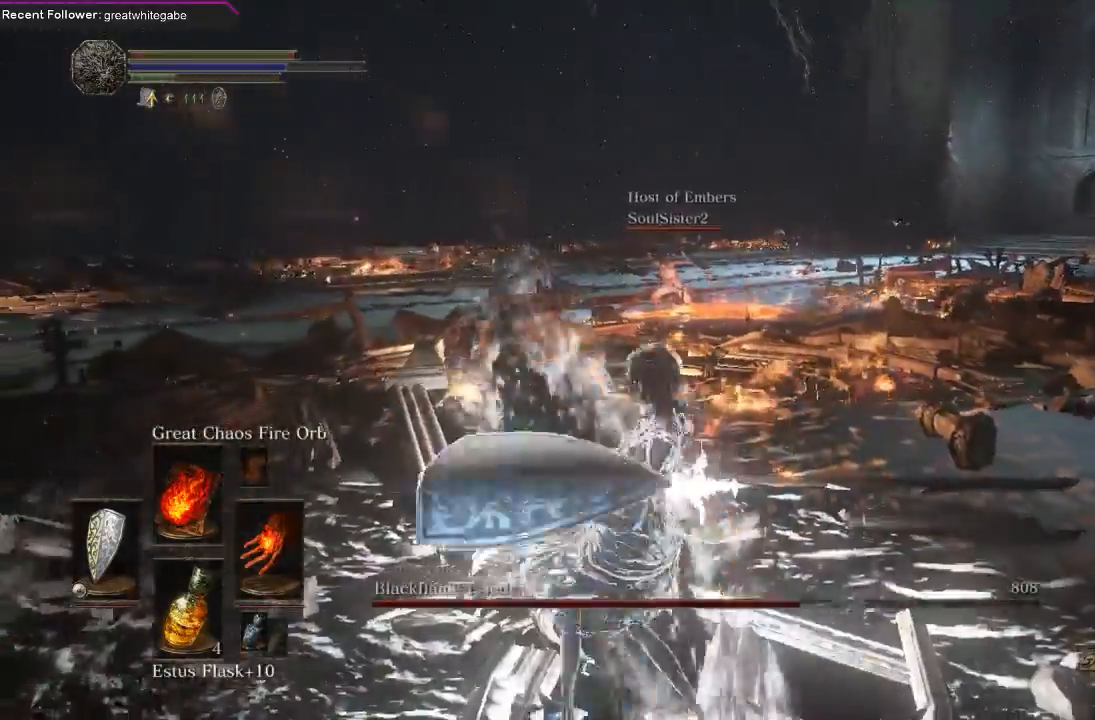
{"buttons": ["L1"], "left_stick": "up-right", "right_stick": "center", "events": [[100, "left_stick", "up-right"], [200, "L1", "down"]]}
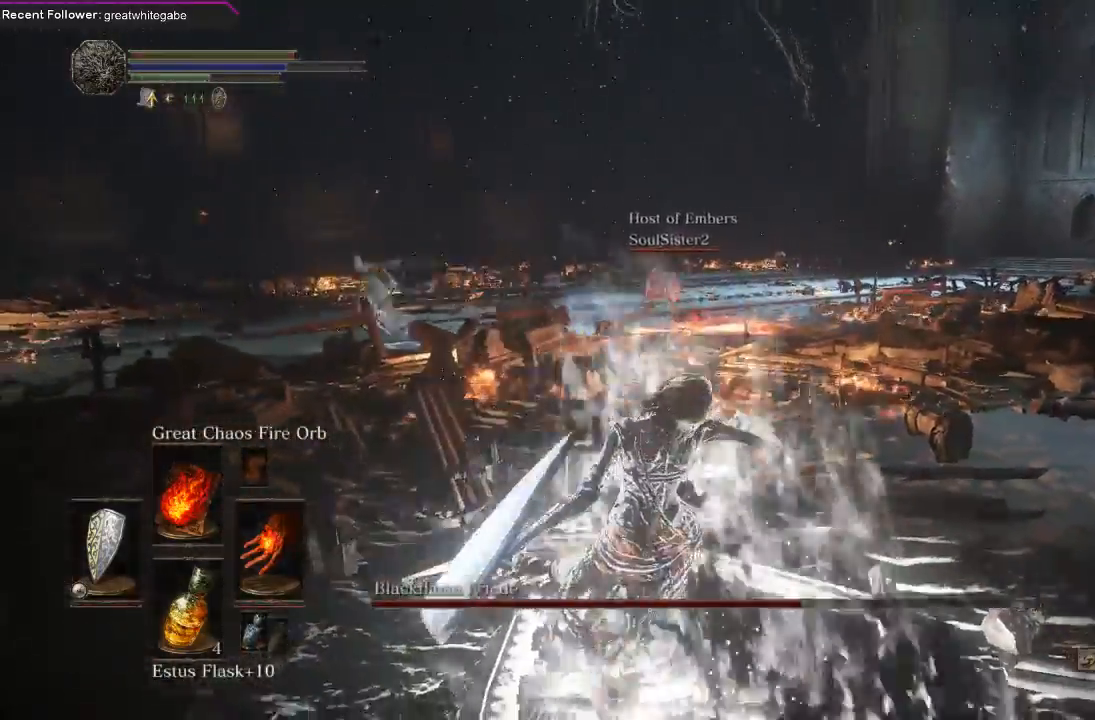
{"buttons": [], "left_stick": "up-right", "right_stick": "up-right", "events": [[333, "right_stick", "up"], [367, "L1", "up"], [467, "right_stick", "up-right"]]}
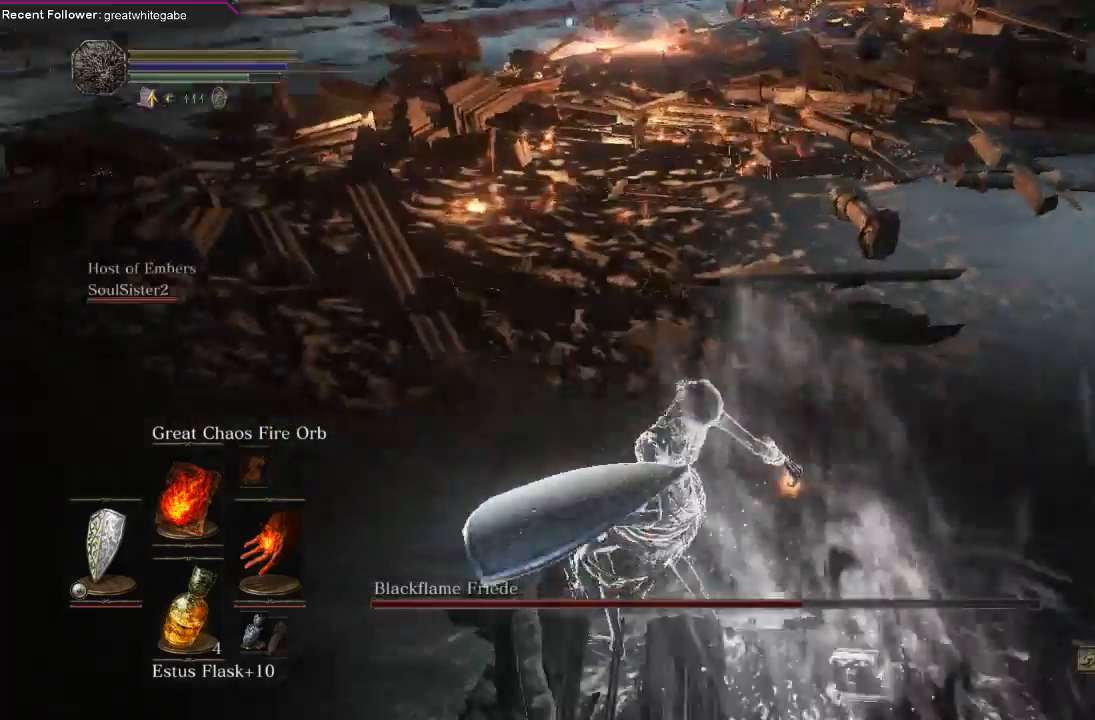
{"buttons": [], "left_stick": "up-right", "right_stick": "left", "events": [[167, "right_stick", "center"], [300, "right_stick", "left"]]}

::::::::

▶ Task directions: Give an exact copy of the listing above that leaves out every picture.

▶ Answer to the exercise:
{"buttons": ["L1"], "left_stick": "up-right", "right_stick": "center", "events": [[100, "left_stick", "up-right"], [200, "L1", "down"]]}
{"buttons": [], "left_stick": "up-right", "right_stick": "up-right", "events": [[333, "right_stick", "up"], [367, "L1", "up"], [467, "right_stick", "up-right"]]}
{"buttons": [], "left_stick": "up-right", "right_stick": "left", "events": [[167, "right_stick", "center"], [300, "right_stick", "left"]]}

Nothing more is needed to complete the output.